=== Exercise brief ===
How many lines of the records contain the string "used"? Reply with the number alone.

^^^^^^^^

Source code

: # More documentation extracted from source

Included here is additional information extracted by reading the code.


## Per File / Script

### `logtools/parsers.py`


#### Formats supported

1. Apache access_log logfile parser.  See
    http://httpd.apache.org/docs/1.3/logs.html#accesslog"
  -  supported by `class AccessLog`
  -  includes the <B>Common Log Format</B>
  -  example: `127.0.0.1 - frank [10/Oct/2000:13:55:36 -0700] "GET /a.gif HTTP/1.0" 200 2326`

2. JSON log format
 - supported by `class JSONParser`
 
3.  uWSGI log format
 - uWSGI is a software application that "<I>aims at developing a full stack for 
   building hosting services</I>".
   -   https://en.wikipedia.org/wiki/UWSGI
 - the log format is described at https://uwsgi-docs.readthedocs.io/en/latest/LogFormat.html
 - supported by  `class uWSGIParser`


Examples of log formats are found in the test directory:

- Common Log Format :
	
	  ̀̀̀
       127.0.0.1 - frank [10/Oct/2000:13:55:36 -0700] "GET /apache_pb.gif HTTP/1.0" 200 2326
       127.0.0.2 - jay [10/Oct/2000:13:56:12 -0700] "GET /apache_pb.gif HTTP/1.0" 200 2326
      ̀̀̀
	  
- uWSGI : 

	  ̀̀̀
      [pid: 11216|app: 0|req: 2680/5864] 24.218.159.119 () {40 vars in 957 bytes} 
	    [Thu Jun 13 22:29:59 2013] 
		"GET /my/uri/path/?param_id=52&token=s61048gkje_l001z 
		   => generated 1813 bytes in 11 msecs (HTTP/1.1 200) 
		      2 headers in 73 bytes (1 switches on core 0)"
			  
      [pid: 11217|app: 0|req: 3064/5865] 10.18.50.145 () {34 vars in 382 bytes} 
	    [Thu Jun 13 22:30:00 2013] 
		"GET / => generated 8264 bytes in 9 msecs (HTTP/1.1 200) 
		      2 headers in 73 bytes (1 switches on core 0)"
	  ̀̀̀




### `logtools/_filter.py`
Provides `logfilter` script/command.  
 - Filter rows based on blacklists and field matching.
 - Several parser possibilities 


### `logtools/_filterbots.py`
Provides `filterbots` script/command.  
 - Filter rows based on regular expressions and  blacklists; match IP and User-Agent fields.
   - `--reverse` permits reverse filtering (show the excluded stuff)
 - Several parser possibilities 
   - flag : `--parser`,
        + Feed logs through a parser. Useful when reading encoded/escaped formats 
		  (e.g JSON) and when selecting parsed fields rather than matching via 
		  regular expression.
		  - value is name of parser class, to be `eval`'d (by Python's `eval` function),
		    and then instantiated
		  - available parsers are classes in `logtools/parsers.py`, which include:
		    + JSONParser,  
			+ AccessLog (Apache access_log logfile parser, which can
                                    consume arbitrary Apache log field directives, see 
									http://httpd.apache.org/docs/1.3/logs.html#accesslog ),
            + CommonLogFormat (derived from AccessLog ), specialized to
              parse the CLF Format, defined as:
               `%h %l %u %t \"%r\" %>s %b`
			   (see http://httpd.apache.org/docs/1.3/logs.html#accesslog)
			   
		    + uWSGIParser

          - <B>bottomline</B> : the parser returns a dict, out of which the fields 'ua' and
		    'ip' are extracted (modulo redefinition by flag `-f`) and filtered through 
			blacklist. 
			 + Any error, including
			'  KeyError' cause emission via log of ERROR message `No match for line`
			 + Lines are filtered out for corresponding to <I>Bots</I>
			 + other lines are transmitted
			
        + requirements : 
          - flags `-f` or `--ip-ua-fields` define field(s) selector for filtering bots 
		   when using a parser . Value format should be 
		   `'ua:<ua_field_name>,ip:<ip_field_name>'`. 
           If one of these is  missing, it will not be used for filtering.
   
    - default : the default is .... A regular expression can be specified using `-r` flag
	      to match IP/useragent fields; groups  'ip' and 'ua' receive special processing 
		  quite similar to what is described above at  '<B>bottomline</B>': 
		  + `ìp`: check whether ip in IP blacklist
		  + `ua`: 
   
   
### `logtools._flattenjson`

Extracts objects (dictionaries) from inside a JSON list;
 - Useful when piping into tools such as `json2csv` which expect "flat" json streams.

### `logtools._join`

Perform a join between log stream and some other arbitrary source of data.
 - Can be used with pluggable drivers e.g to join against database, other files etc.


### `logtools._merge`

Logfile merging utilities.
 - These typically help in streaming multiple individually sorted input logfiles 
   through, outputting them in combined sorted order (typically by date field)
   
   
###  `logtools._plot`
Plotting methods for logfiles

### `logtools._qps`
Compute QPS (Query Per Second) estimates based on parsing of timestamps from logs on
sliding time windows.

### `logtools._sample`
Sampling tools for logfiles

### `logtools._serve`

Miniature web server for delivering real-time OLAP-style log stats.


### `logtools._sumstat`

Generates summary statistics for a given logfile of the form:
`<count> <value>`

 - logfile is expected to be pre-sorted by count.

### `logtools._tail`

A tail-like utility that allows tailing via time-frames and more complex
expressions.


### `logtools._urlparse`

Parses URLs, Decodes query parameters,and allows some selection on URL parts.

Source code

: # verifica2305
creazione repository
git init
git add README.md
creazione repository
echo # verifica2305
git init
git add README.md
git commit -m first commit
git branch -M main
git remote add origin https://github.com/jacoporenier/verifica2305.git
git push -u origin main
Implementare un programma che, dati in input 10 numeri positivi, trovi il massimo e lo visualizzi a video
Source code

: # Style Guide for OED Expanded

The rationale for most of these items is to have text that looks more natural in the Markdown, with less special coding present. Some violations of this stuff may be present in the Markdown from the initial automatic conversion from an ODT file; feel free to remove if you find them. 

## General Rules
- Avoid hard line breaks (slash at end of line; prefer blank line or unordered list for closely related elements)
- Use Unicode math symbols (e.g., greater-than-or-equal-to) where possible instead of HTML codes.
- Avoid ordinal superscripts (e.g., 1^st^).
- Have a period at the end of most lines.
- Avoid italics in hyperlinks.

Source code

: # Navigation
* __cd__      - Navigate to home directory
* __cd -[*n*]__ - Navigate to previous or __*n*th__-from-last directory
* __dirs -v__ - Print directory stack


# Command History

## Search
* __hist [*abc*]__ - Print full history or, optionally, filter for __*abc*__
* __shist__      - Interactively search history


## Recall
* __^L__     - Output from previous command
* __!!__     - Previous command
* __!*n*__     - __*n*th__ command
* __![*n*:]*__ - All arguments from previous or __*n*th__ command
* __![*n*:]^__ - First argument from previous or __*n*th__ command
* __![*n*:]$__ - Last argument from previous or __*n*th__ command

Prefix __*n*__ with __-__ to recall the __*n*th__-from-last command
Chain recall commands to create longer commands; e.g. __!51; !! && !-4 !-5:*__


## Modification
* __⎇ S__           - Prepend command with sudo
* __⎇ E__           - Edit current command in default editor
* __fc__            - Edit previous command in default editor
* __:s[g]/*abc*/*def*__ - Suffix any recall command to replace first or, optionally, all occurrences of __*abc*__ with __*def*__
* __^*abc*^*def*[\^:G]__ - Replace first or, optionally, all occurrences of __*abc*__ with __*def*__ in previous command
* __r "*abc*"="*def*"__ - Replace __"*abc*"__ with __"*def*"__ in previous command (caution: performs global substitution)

^^^^^^^^

=== Result for this exercise ===
2